López Obrador lleva más de una semana quejándose de que en las redes sociales se ha impulsado una etiqueta que lo categoriza como “narcopresidente”, pero con declaraciones y posiciones como las que tuvo este jueves, no se ayuda a sí mismo. Al reconocer a las bandas criminales como interlocutores válidos y reconocidos por el Ejecutivo mexicano, con quienes todos puedan hablar si con ello “contribuyen a la pacificación del país”, permite la conjetura de que está haciendo lo mismo con los cárteles de las drogas, nutriendo la percepción que le echan en cara en las redes sociales, y lejos de reducirla, la fortalece y la está arrastrando hacia el camino de lo verosímil, sin entender que ese recorrido termina como verdad.

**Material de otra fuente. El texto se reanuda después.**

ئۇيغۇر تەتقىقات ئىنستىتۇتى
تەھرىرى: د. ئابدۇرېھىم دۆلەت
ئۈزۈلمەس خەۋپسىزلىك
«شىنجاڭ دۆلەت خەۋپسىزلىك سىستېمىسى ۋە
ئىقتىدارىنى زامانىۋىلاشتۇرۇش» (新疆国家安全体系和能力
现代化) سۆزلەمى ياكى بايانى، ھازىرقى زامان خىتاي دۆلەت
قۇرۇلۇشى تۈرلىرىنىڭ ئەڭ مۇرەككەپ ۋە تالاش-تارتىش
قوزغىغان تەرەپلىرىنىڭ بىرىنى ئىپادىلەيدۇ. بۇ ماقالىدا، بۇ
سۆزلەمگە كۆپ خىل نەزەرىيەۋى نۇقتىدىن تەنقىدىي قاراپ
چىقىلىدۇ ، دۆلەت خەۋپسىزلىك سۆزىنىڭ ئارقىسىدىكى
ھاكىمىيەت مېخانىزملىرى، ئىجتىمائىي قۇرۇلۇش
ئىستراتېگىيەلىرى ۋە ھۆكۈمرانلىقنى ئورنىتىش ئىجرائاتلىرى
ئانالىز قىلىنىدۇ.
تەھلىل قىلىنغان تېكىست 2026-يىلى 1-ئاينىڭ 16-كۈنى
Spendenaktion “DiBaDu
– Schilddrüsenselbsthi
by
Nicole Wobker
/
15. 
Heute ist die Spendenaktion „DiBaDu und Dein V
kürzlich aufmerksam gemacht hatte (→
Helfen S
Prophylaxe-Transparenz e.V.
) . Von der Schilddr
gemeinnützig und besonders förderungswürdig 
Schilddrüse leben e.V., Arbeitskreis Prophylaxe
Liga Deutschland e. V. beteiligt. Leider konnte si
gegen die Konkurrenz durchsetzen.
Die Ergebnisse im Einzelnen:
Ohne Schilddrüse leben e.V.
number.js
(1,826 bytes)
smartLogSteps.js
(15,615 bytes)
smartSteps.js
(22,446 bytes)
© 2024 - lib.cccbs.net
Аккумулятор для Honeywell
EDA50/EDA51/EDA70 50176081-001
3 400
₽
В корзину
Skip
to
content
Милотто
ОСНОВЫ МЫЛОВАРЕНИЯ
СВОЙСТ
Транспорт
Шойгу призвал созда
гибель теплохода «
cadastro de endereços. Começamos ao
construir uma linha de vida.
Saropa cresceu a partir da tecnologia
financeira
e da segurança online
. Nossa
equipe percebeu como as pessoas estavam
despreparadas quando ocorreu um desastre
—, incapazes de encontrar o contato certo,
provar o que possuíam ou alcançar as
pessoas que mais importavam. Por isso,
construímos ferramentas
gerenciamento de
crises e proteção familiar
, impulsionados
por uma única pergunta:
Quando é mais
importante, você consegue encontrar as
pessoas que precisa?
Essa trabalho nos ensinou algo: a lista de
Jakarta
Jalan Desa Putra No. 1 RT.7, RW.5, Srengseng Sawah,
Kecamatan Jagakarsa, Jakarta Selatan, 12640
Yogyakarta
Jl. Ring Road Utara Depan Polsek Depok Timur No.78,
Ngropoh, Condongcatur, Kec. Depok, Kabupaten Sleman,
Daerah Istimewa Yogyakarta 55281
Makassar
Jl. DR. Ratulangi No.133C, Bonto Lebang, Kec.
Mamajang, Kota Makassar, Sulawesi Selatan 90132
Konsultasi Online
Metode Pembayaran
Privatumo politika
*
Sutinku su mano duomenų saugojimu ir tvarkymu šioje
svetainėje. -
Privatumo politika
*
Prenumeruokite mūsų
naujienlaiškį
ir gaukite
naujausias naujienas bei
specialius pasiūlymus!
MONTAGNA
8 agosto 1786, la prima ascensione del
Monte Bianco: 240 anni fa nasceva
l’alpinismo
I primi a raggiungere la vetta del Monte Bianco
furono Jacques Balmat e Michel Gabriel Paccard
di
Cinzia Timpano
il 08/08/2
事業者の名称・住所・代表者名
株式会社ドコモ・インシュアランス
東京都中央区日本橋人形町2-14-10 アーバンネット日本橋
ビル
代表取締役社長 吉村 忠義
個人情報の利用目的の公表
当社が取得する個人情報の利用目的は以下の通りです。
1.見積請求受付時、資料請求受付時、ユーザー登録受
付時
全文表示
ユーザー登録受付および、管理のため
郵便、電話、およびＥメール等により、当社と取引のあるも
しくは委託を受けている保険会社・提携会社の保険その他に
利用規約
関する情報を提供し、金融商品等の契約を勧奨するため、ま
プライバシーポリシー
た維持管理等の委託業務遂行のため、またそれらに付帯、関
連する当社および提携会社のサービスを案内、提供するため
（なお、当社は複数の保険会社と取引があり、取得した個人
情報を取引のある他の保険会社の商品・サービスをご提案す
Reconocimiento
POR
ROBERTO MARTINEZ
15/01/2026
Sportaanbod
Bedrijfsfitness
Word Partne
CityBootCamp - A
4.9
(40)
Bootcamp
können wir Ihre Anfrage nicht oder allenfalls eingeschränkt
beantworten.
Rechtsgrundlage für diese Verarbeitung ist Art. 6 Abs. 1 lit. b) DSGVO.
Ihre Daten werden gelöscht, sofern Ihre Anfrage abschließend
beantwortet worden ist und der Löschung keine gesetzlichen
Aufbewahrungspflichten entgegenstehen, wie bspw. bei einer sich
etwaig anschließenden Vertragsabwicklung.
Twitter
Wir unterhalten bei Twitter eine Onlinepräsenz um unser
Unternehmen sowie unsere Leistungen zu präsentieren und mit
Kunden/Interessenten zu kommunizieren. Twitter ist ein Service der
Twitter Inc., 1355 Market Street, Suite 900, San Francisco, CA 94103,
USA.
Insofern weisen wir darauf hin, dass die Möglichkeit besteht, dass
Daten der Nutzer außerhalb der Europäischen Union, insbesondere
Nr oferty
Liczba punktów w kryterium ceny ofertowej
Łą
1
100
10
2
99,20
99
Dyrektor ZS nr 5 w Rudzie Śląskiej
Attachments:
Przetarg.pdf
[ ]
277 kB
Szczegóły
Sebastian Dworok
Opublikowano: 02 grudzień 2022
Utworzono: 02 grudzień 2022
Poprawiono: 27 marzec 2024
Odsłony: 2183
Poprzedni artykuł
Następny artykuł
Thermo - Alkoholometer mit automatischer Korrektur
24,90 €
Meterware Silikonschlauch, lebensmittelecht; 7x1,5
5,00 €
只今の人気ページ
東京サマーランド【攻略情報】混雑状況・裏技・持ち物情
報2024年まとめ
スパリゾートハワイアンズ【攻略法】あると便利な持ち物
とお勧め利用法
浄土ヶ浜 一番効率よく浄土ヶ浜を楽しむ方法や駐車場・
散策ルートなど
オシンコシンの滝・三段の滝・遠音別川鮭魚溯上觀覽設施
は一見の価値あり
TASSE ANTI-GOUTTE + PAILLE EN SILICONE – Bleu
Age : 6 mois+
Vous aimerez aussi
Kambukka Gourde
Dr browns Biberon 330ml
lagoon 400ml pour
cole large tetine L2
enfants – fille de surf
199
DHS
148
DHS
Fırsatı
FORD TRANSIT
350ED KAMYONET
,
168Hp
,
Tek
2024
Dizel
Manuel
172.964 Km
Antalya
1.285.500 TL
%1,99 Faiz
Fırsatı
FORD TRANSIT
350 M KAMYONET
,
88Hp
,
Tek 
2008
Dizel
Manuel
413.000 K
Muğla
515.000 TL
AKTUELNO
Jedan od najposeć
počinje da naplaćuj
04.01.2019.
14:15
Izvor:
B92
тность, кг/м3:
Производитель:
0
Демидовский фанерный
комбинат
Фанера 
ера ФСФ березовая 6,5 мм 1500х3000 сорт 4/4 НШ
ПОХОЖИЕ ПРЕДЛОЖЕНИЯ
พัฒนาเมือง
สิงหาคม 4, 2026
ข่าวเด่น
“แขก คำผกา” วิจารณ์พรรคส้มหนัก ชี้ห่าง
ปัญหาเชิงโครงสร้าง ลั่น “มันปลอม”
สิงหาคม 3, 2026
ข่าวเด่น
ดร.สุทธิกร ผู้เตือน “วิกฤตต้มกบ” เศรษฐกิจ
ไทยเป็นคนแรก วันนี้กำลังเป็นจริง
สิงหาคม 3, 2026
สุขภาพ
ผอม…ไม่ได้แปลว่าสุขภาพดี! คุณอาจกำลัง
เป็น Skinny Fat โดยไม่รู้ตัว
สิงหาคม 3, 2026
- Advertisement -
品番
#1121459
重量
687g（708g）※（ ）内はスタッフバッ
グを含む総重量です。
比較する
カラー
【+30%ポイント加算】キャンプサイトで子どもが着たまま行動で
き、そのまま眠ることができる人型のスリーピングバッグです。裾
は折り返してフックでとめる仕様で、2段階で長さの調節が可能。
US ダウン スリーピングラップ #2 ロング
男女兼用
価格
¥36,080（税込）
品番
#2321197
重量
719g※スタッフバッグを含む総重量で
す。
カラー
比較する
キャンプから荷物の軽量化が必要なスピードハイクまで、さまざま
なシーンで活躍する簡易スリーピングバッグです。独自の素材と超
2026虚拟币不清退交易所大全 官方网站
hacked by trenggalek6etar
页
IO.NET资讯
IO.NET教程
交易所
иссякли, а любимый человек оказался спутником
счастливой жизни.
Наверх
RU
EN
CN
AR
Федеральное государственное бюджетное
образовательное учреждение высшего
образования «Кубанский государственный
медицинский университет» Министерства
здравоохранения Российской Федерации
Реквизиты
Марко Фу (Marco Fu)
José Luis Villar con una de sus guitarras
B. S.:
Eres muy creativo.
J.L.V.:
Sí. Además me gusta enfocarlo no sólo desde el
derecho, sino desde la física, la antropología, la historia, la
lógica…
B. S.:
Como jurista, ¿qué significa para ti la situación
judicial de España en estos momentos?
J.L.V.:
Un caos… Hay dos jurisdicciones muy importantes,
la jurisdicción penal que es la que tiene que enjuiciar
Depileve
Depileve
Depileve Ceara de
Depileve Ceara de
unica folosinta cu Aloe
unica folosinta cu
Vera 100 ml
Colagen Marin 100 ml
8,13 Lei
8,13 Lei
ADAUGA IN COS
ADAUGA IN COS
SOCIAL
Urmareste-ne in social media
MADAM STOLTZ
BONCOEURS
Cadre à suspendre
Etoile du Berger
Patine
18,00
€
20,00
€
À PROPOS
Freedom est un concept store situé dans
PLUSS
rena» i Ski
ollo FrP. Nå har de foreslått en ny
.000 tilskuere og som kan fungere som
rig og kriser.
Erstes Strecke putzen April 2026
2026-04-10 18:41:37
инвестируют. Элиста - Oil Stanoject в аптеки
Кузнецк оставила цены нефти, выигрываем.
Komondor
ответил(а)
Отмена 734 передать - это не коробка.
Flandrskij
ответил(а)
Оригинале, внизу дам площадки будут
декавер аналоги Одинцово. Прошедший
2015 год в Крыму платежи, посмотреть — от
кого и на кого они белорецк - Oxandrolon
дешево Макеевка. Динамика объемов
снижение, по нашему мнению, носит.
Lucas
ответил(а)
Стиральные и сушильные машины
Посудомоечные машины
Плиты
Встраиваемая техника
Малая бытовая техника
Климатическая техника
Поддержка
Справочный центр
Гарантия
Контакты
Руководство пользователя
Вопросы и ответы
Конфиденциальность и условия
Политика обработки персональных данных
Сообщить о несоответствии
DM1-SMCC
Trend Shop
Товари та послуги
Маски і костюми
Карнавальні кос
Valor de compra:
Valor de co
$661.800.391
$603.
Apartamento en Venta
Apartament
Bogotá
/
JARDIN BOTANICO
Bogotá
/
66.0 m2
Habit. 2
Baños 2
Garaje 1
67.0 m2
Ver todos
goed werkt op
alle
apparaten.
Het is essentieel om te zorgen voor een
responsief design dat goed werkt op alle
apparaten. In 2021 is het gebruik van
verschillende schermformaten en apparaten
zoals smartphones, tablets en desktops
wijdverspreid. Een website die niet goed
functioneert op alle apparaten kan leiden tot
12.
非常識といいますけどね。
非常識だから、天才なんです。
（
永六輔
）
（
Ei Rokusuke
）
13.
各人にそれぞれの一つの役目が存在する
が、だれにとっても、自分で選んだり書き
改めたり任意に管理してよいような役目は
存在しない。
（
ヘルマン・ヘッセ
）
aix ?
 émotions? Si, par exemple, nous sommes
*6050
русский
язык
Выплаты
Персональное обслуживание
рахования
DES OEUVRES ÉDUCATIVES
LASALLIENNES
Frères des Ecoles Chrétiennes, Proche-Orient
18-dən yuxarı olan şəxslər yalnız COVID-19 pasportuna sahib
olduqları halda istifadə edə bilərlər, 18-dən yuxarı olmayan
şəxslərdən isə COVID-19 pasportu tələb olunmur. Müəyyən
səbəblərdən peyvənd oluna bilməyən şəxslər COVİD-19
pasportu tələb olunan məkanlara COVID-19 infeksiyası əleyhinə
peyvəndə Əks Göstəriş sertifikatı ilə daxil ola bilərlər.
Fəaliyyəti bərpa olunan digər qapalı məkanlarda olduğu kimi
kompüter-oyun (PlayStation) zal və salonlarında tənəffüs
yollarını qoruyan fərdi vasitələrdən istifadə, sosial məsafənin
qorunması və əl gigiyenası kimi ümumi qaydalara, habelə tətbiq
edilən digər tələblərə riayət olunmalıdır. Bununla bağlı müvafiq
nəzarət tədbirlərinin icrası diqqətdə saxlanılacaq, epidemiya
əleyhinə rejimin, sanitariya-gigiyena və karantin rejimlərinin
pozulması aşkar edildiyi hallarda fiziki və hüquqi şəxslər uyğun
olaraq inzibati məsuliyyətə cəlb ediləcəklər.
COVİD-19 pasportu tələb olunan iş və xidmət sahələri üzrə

Sus propias palabras no lo ayudan. “Nunca antes en Guerrero como ahora habían estado protegiendo al pueblo con elementos del gobierno federal”, dijo ayer el Presidente desde la 12ª Zona Naval en Acapulco, donde se atrinchera cada vez que visita el puerto. “Deben ser como 20 mil elementos, entre marinos, Ejército y Guardia Nacional”, agregó con imprecisiones. Ha desplazado al estado a 29 mil elementos para que los vean, pero no para actuar contra los criminales, que tienen tomado Acapulco, incendiado Chilpancingo, aplastado Taxco, controlando la sierra y las salidas al mar para el trasiego de drogas.
Tampoco lo respaldan sus inacciones. Pese a los informes del fiscal Alejandro Gertz Manero sobre las presuntas vinculaciones de la alcaldesa de Morena en Chilpancingo, Otilia Hernández, con Los Ardillos, la banda criminal que disputa la capital del estado a Los Tlacos, el Presidente no le ha hecho caso. No se conoce de una investigación oficial por sus reuniones y negociaciones con el jefe de esa banda criminal, ni hubo reacciones negativas a su aspiración de ser candidata al Senado. De acuerdo con informes gubernamentales, hay cuando menos 40 municipios en Guerrero, dos terceras partes del total, que están controlados por el narcotráfico.
¿Entonces, Presidente?
La Zona Naval, donde estuvo ayer, se encuentra al otro lado de la bahía de Acapulco, donde se ubica el Mercado Central, cuyos locatarios pagan diariamente 200 mil pesos por derecho de piso a los grupos criminales, cerca de Caleta y Caletilla, donde éstos han comenzado a cobrar piso a las casas, ampliando su abanico de extorsión, y un poco más retirado de las colonias populares, donde hay reportes de que en casas marcadas como beneficiarias de los programas sociales, los malosos les han tocado la puerta para que les den el dinero que les dio el gobierno. En las comunidades vecinas de Acapulco no hay Fuerzas Armadas. La seguridad la proveen los narcotraficantes.
La culpa de todo esto, dijo ayer López Obrador, son los gobiernos anteriores, cuya inacción propició el surgimiento de grupos de autodefensa. Cierto. El gobierno de Enrique Peña Nieto estimuló su formación, con una mezcla de ciudadanos y narcotraficantes, para combatir a otros narcotraficantes. Durante ese sexenio en Guerrero nacieron grupos de autodefensa, algunos dirigidos por actuales políticos de Morena, que se involucraron en secuestros y extorsiones. Sin embargo, a lo largo de la gestión de López Obrador, siguen y han proliferado esos grupos, muchos de ellos convertidos en brazo armado de narcotraficantes, y la violencia en Guerrero, como en el resto del país, se ha elevado en términos absolutos.
López Obrador actúa como Poncio Pilatos, pero la realidad lo ubica en su justa dimensión. La pax narca que anima no es la solución.